Кира замерла, а Артём отвернулся к окну, пряча улыбку. Не от веселья, а от того, что семилетний ребёнок сформулировал то, над чем взрослые бьются годами.
— Ты права, дочка, — наконец выдохнула Кира. — Её уже нет. Но почему же тогда у меня внутри всё болит?
— Потому что ты думаешь, что ты, это она, — вмешался Артём, поворачиваясь обратно. — А ты не она. Вы разные даже внешне. У тебя нос другой, у неё был тоньше, ты не дышишь перегаром по утрам и не вставляешь через слово мат. Просто прими как факт: твоя мать была не способна любить детей так, как это делаешь ты. Она была из другого теста — сломанная, больная, беззащитная перед бутылкой. И ты её ненавидишь не за то, что она не стала той мамой, которой ты хотела бы её видеть.
— И как мне перестать её ненавидеть? — спросила Кира шепотом, потому что Ромка в манеже уже клевал носом и нужно было скоро укладывать детей спать.
— А никак, — пожал плечами Артём. — Ненавидь. Имеешь полное право. Но перестань терзать себя этими воспоминаниями каждый день. Ты их пережила в детстве, зачем проживать их снова и снова? У тебя сейчас есть я, дети, нормальная квартира, работа, в конце концов. Ты уже не та маленькая девочка, которая волокла пьяную мать по сугробам. Ты выросла, ты победила.
Кира долго молчала, потом встала, взяла Ромку на руки и понесла его в ванную, купать перед сном. Марина увязалась следом, таща под мышкой резинового утёнка.
В ванной комнате Кира держала сына на коленях, пока из душа текла тёплая вода, и вдруг услышала, как Марина говорит брату, намыливая ему пятки:
— Рома, ты главное не плачь, когда мама устанет. Она хорошая, она просто переживает. А если она будет грустная, ты скажи ей: «Мама, ты моя самая любимая» — она улыбнётся. Я так делаю, и всегда помогает.
Кира закрыла глаза и подумала: «Я не такая. Я совсем не такая. И это главное».
Потом она вытерла Ромку мягким полотенцем, одела в пижамку, поцеловала в пухлую щёку и сказала вслух — так, чтобы никто не понял, к кому обращено это «прощай»:
— Спи спокойно. И ты, и ты. А прошлое пусть остаётся прошлым.
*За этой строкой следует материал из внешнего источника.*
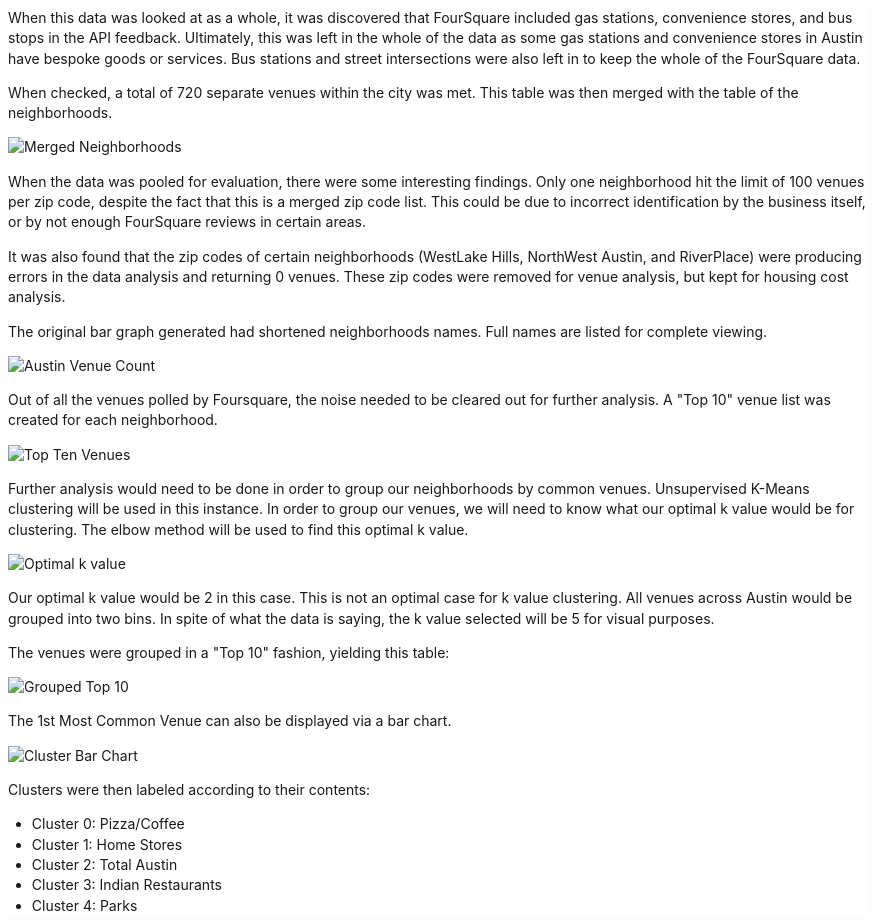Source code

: When this data was looked at as a whole, it was discovered that FourSquare included gas stations, convenience stores, and bus stops in the API feedback. Ultimately, this was left in the whole of the data as some gas stations and convenience stores in Austin have bespoke goods or services. Bus stations and street intersections were also left in to keep the whole of the FourSquare data. 

When checked, a total of 720 separate venues within the city was met. This table was then merged with the table of the neighborhoods.

![Merged Neighborhoods](https://raw.githubusercontent.com/jeff-mos-def/Coursera_Capstone/master/Applied%20Data%20Science%20Capstone/BoTN%20Final/Snapshots/MergedVenues.jpg)

When the data was pooled for evaluation, there were some interesting findings. Only one neighborhood hit the limit of 100 venues per zip code, despite the fact that this is a merged zip code list. This could be due to incorrect identification by the business itself, or by not enough FourSquare reviews in certain areas.

It was also found that the zip codes of certain neighborhoods (WestLake Hills, NorthWest Austin, and RiverPlace) were producing errors in the data analysis and returning 0 venues. These zip codes were removed for venue analysis, but kept for housing cost analysis.

The original bar graph generated had shortened neighborhoods names. Full names are listed for complete viewing.

![Austin Venue Count](https://raw.githubusercontent.com/jeff-mos-def/Coursera_Capstone/master/Applied%20Data%20Science%20Capstone/BoTN%20Final/Snapshots/VenuesBar.png)

Out of all the venues polled by Foursquare, the noise needed to be cleared out for further analysis. A "Top 10" venue list was created for each neighborhood.

![Top Ten Venues](https://raw.githubusercontent.com/jeff-mos-def/Coursera_Capstone/master/Applied%20Data%20Science%20Capstone/BoTN%20Final/Snapshots/TopTenVenues.jpg)

Further analysis would need to be done in order to group our neighborhoods by common venues. Unsupervised K-Means clustering will be used in this instance. In order to group our venues, we will need to know what our optimal k value would be for clustering. The elbow method will be used to find this optimal k value.

![Optimal k value](https://raw.githubusercontent.com/jeff-mos-def/Coursera_Capstone/master/Applied%20Data%20Science%20Capstone/BoTN%20Final/Snapshots/OptimalKElbow.jpg)

Our optimal k value would be 2 in this case. This is not an optimal case for k value clustering. All venues across Austin would be grouped into two bins. In spite of what the data is saying, the k value selected will be 5 for visual purposes.

The venues were grouped in a "Top 10" fashion, yielding this table:

![Grouped Top 10](https://raw.githubusercontent.com/jeff-mos-def/Coursera_Capstone/master/Applied%20Data%20Science%20Capstone/BoTN%20Final/Snapshots/GroupedTopTen.jpg)

The 1st Most Common Venue can also be displayed via a bar chart.

![Cluster Bar Chart](https://raw.githubusercontent.com/jeff-mos-def/Coursera_Capstone/master/Applied%20Data%20Science%20Capstone/BoTN%20Final/Snapshots/ClusterBar.jpg)

Clusters were then labeled according to their contents:

- Cluster 0: Pizza/Coffee
- Cluster 1: Home Stores
- Cluster 2: Total Austin
- Cluster 3: Indian Restaurants
- Cluster 4: Parks
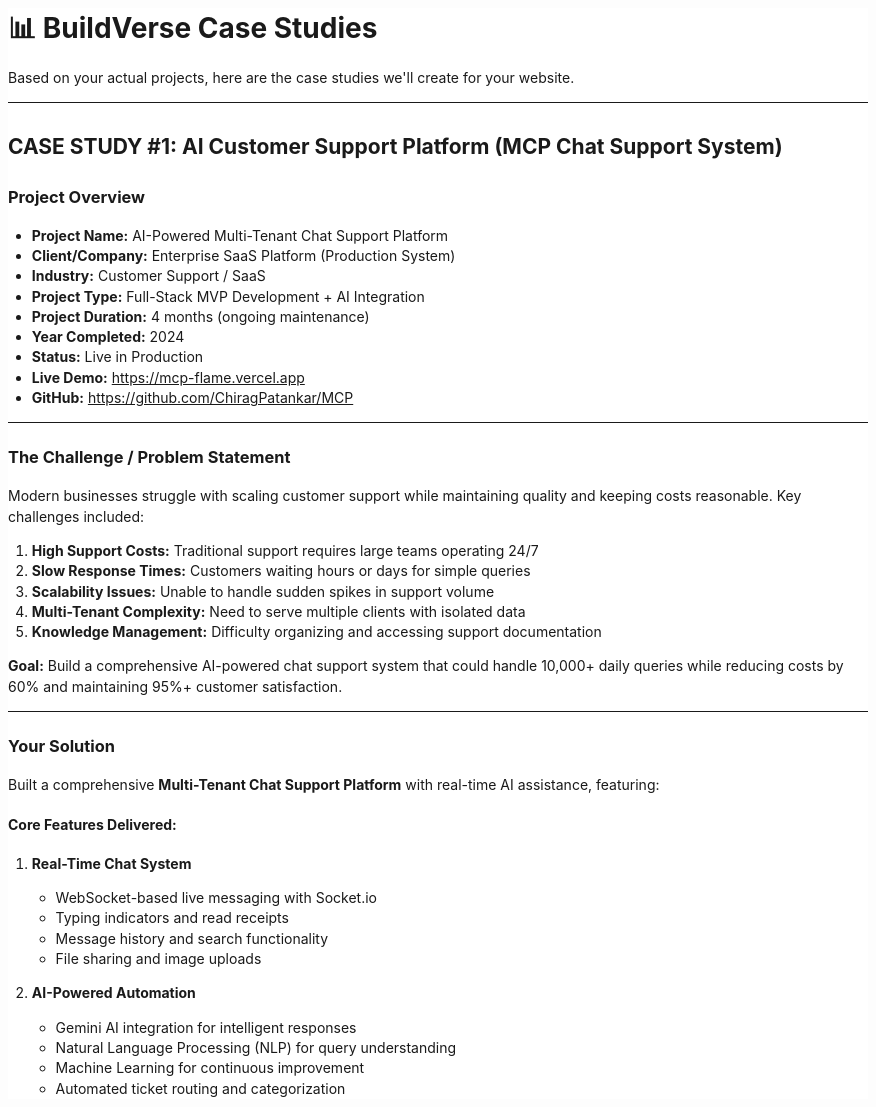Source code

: # 📊 BuildVerse Case Studies

Based on your actual projects, here are the case studies we'll create for your website.

---

## CASE STUDY #1: AI Customer Support Platform (MCP Chat Support System)

### Project Overview
- **Project Name:** AI-Powered Multi-Tenant Chat Support Platform
- **Client/Company:** Enterprise SaaS Platform (Production System)
- **Industry:** Customer Support / SaaS
- **Project Type:** Full-Stack MVP Development + AI Integration
- **Project Duration:** 4 months (ongoing maintenance)
- **Year Completed:** 2024
- **Status:** Live in Production
- **Live Demo:** https://mcp-flame.vercel.app
- **GitHub:** https://github.com/ChiragPatankar/MCP

---

### The Challenge / Problem Statement

Modern businesses struggle with scaling customer support while maintaining quality and keeping costs reasonable. Key challenges included:

1. **High Support Costs:** Traditional support requires large teams operating 24/7
2. **Slow Response Times:** Customers waiting hours or days for simple queries
3. **Scalability Issues:** Unable to handle sudden spikes in support volume
4. **Multi-Tenant Complexity:** Need to serve multiple clients with isolated data
5. **Knowledge Management:** Difficulty organizing and accessing support documentation

**Goal:** Build a comprehensive AI-powered chat support system that could handle 10,000+ daily queries while reducing costs by 60% and maintaining 95%+ customer satisfaction.

---

### Your Solution

Built a comprehensive **Multi-Tenant Chat Support Platform** with real-time AI assistance, featuring:

#### Core Features Delivered:
1. **Real-Time Chat System**
   - WebSocket-based live messaging with Socket.io
   - Typing indicators and read receipts
   - Message history and search functionality
   - File sharing and image uploads

2. **AI-Powered Automation**
   - Gemini AI integration for intelligent responses
   - Natural Language Processing (NLP) for query understanding
   - Machine Learning for continuous improvement
   - Automated ticket routing and categorization
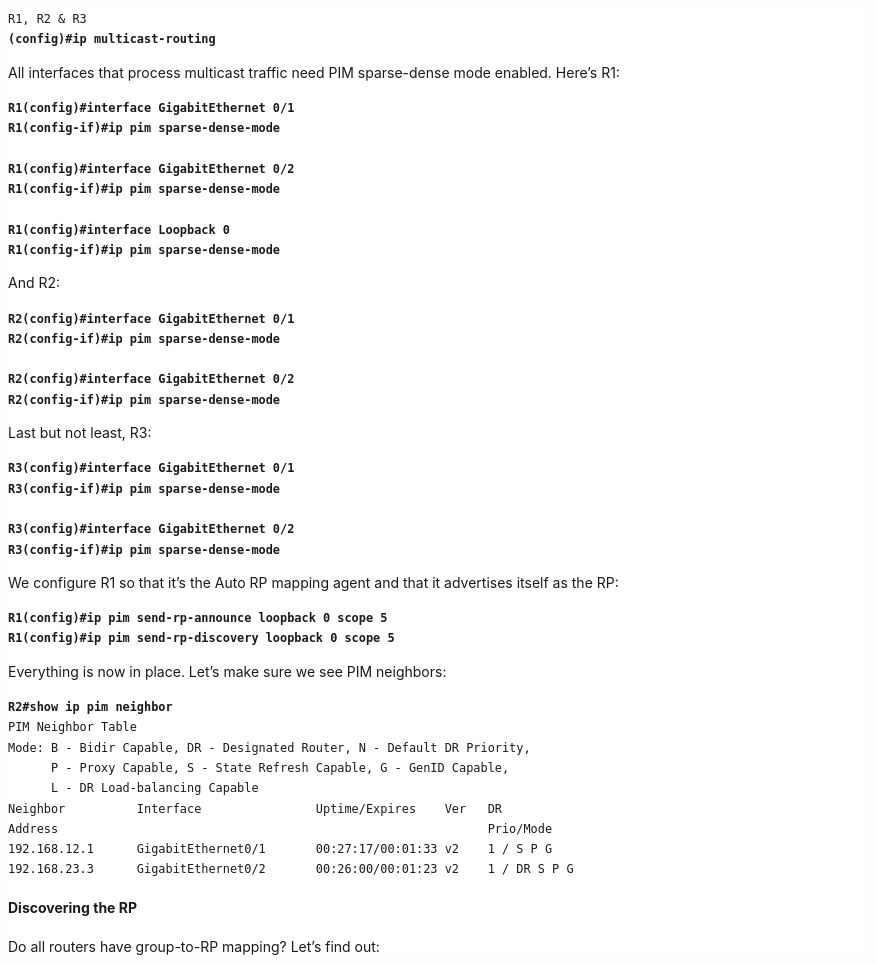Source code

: <pre><code>R1, R2 &#x26; R3
<strong>(config)#ip multicast-routing
</strong></code></pre>

All interfaces that process multicast traffic need PIM sparse-dense mode enabled. Here’s R1:

<pre><code><strong>R1(config)#interface GigabitEthernet 0/1
</strong><strong>R1(config-if)#ip pim sparse-dense-mode 
</strong>
<strong>R1(config)#interface GigabitEthernet 0/2
</strong><strong>R1(config-if)#ip pim sparse-dense-mode     
</strong>
<strong>R1(config)#interface Loopback 0
</strong><strong>R1(config-if)#ip pim sparse-dense-mode
</strong></code></pre>

And R2:

<pre><code><strong>R2(config)#interface GigabitEthernet 0/1 
</strong><strong>R2(config-if)#ip pim sparse-dense-mode 
</strong>
<strong>R2(config)#interface GigabitEthernet 0/2
</strong><strong>R2(config-if)#ip pim sparse-dense-mode
</strong></code></pre>

Last but not least, R3:

<pre><code><strong>R3(config)#interface GigabitEthernet 0/1
</strong><strong>R3(config-if)#ip pim sparse-dense-mode
</strong>
<strong>R3(config)#interface GigabitEthernet 0/2
</strong><strong>R3(config-if)#ip pim sparse-dense-mode
</strong></code></pre>

We configure R1 so that it’s the Auto RP mapping agent and that it advertises itself as the RP:

<pre><code><strong>R1(config)#ip pim send-rp-announce loopback 0 scope 5
</strong><strong>R1(config)#ip pim send-rp-discovery loopback 0 scope 5
</strong></code></pre>

Everything is now in place. Let’s make sure we see PIM neighbors:

<pre><code><strong>R2#show ip pim neighbor
</strong>PIM Neighbor Table
Mode: B - Bidir Capable, DR - Designated Router, N - Default DR Priority,
      P - Proxy Capable, S - State Refresh Capable, G - GenID Capable,
      L - DR Load-balancing Capable
Neighbor          Interface                Uptime/Expires    Ver   DR
Address                                                            Prio/Mode
192.168.12.1      GigabitEthernet0/1       00:27:17/00:01:33 v2    1 / S P G
192.168.23.3      GigabitEthernet0/2       00:26:00/00:01:23 v2    1 / DR S P G
</code></pre>

#### Discovering the RP

Do all routers have group-to-RP mapping? Let’s find out:
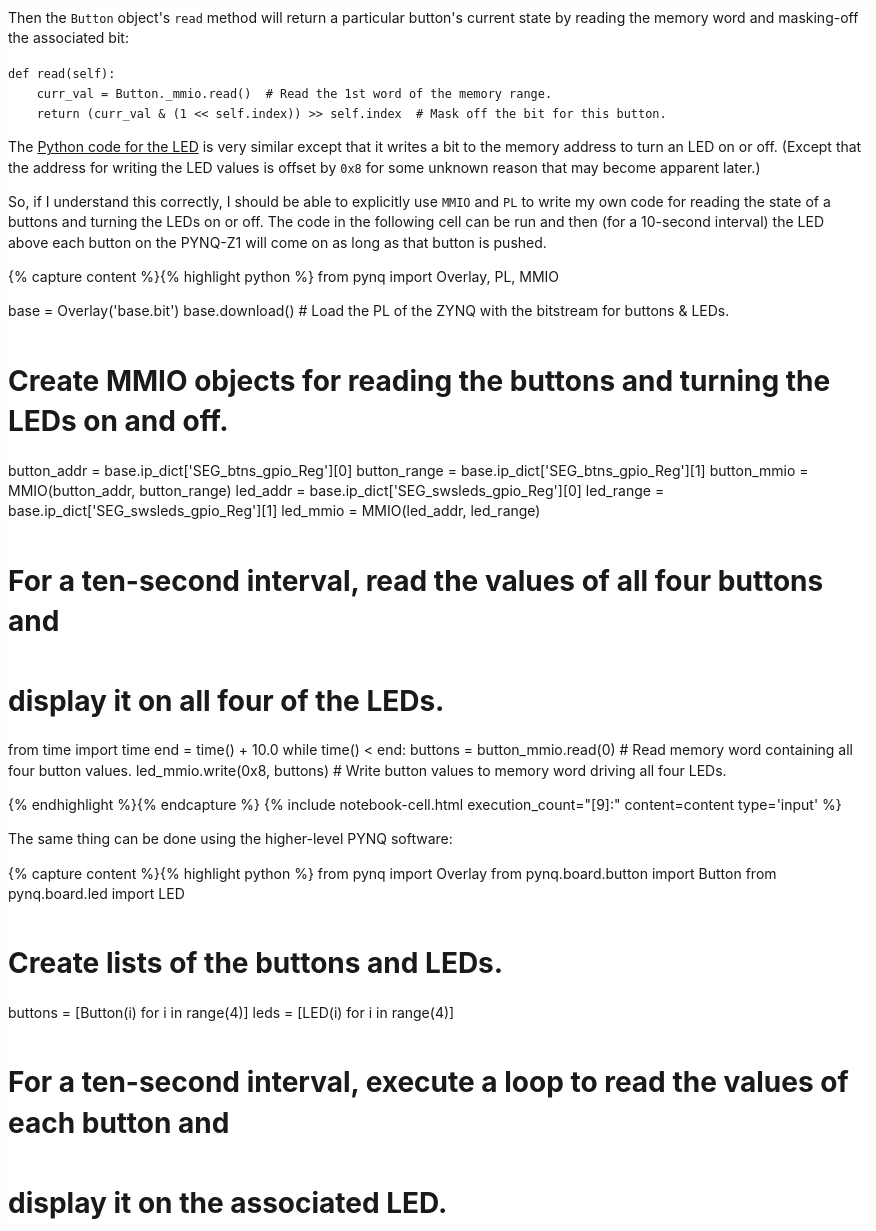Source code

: Then the `Button` object's `read` method will return a
particular button's current state by reading the memory word and masking-off the associated bit:

    def read(self):
        curr_val = Button._mmio.read()  # Read the 1st word of the memory range.
        return (curr_val & (1 << self.index)) >> self.index  # Mask off the bit for this button.

The [Python code for the LED](https://github.com/Xilinx/PYNQ/blob/master/python/pynq/board/led.py)
is very similar except that it writes a bit to the memory address to turn an LED on or off.
(Except that the address for writing the LED values is offset by `0x8` for some unknown reason
that may become apparent later.)

So, if I understand this correctly, I should be able to explicitly use `MMIO` and `PL` to write my own
code for reading the state of a buttons and turning the LEDs on or off.
The code in the following cell can be run and then (for a 10-second interval)
the LED above each button on the PYNQ-Z1 will come on as long as that button is pushed.

{% capture content %}{% highlight python %}
from pynq import Overlay, PL, MMIO

base = Overlay('base.bit')
base.download()             # Load the PL of the ZYNQ with the bitstream for buttons & LEDs.

# Create MMIO objects for reading the buttons and turning the LEDs on and off.
button_addr  = base.ip_dict['SEG_btns_gpio_Reg'][0]
button_range = base.ip_dict['SEG_btns_gpio_Reg'][1]
button_mmio  = MMIO(button_addr, button_range)
led_addr     = base.ip_dict['SEG_swsleds_gpio_Reg'][0]
led_range    = base.ip_dict['SEG_swsleds_gpio_Reg'][1]
led_mmio     = MMIO(led_addr, led_range)

# For a ten-second interval, read the values of all four buttons and
# display it on all four of the LEDs.
from time import time
end = time() + 10.0
while time() < end:
    buttons = button_mmio.read(0)  # Read memory word containing all four button values.
    led_mmio.write(0x8, buttons)   # Write button values to memory word driving all four LEDs.

{% endhighlight %}{% endcapture %}
{% include notebook-cell.html execution_count="[9]:" content=content type='input' %}

The same thing can be done using the higher-level PYNQ software:

{% capture content %}{% highlight python %}
from pynq import Overlay
from pynq.board.button import Button
from pynq.board.led import LED

# Create lists of the buttons and LEDs.
buttons = [Button(i) for i in range(4)]
leds = [LED(i) for i in range(4)]

# For a ten-second interval, execute a loop to read the values of each button and
# display it on the associated LED.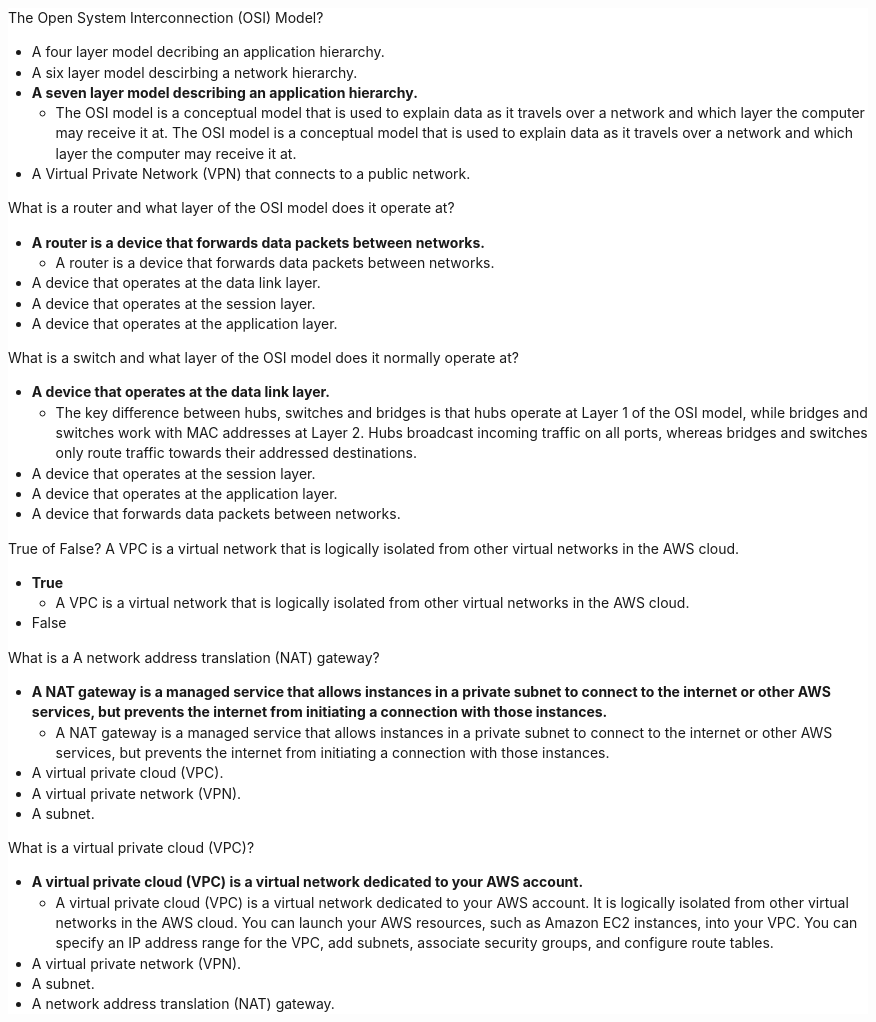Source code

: The Open System Interconnection (OSI) Model?
- A four layer model decribing an application hierarchy.
- A six layer model descirbing a network hierarchy.
- **A seven layer model describing an application hierarchy.**
    * The OSI model is a conceptual model that is used to explain data as it travels over a network and which layer the computer may receive it at. The OSI model is a conceptual model that is used to explain data as it travels over a network and which layer the computer may receive it at.
- A Virtual Private Network (VPN) that connects to a public network.

What is a router and what layer of the OSI model does it operate at?
- **A router is a device that forwards data packets between networks.**
    * A router is a device that forwards data packets between networks.
- A device that operates at the data link layer.
- A device that operates at the session layer.
- A device that operates at the application layer.


What is a switch and what layer of the OSI model does it normally operate at?
- **A device that operates at the data link layer.**
    * The key difference between hubs, switches and bridges is that hubs operate at Layer 1 of the OSI model, while bridges and switches work with MAC addresses at Layer 2. Hubs broadcast incoming traffic on all ports, whereas bridges and switches only route traffic towards their addressed destinations.
- A device that operates at the session layer.
- A device that operates at the application layer.
- A device that forwards data packets between networks. 

True of False? A VPC is a virtual network that is logically isolated from other virtual networks in the AWS cloud.
- **True**
    * A VPC is a virtual network that is logically isolated from other virtual networks in the AWS cloud.
- False

What is a A network address translation (NAT) gateway?
- **A NAT gateway is a managed service that allows instances in a private subnet to connect to the internet or other AWS services, but prevents the internet from initiating a connection with those instances.**
    * A NAT gateway is a managed service that allows instances in a private subnet to connect to the internet or other AWS services, but prevents the internet from initiating a connection with those instances.
- A virtual private cloud (VPC).
- A virtual private network (VPN).
- A subnet.

What is a virtual private cloud (VPC)?
- **A virtual private cloud (VPC) is a virtual network dedicated to your AWS account.**
    * A virtual private cloud (VPC) is a virtual network dedicated to your AWS account. It is logically isolated from other virtual networks in the AWS cloud. You can launch your AWS resources, such as Amazon EC2 instances, into your VPC. You can specify an IP address range for the VPC, add subnets, associate security groups, and configure route tables.
- A virtual private network (VPN).
- A subnet.
- A network address translation (NAT) gateway.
Марина засопела в своей кроватке уже через десять минут, Ромка уснул на руках у отца, и Кира вышла на балкон — подышать прохладным ночным воздухом. На соседней улице лаяла собака, в небе мигали редкие звёзды, и где-то там, далеко или близко, уже не имело значения, не было больше никакой Тамары — не было ни её запоев, ни её слёз, ни её обещаний, ни её страшной, больной любви. Была только Кира — тридцатилетняя женщина, которая выжила и которая каждое утро просыпалась и выбирала быть доброй.
Она не простила. Но впервые за долгие годы она почувствовала, что может жить без этого прощения.
Когда Артём вышел к ней на балкон и молча протянул чашку горячего чая, она взяла её и тихо сказала:
— Знаешь, а я сегодня не буду плакать.
— Ну и молодец, — ответил он и чмокнул её в висок. — Завтра новый день. И послезавтра. И ты справишься, потому что ты сильная.
— Я не хочу быть сильной, — пробормотала Кира, пряча лицо в его плечо. — Я хочу быть просто счастливой.
— Ну так будь, — просто сказал Артём. — Разреши себе уже, наконец.
И они стояли так на балконе, а за стенкой мирно посапывали двое детей, которые никогда не узнают, что такое тащить мать по сугробам и просить её не пить. И это было, пожалуй, лучшей победой над прошлым, которую только можно себе представить.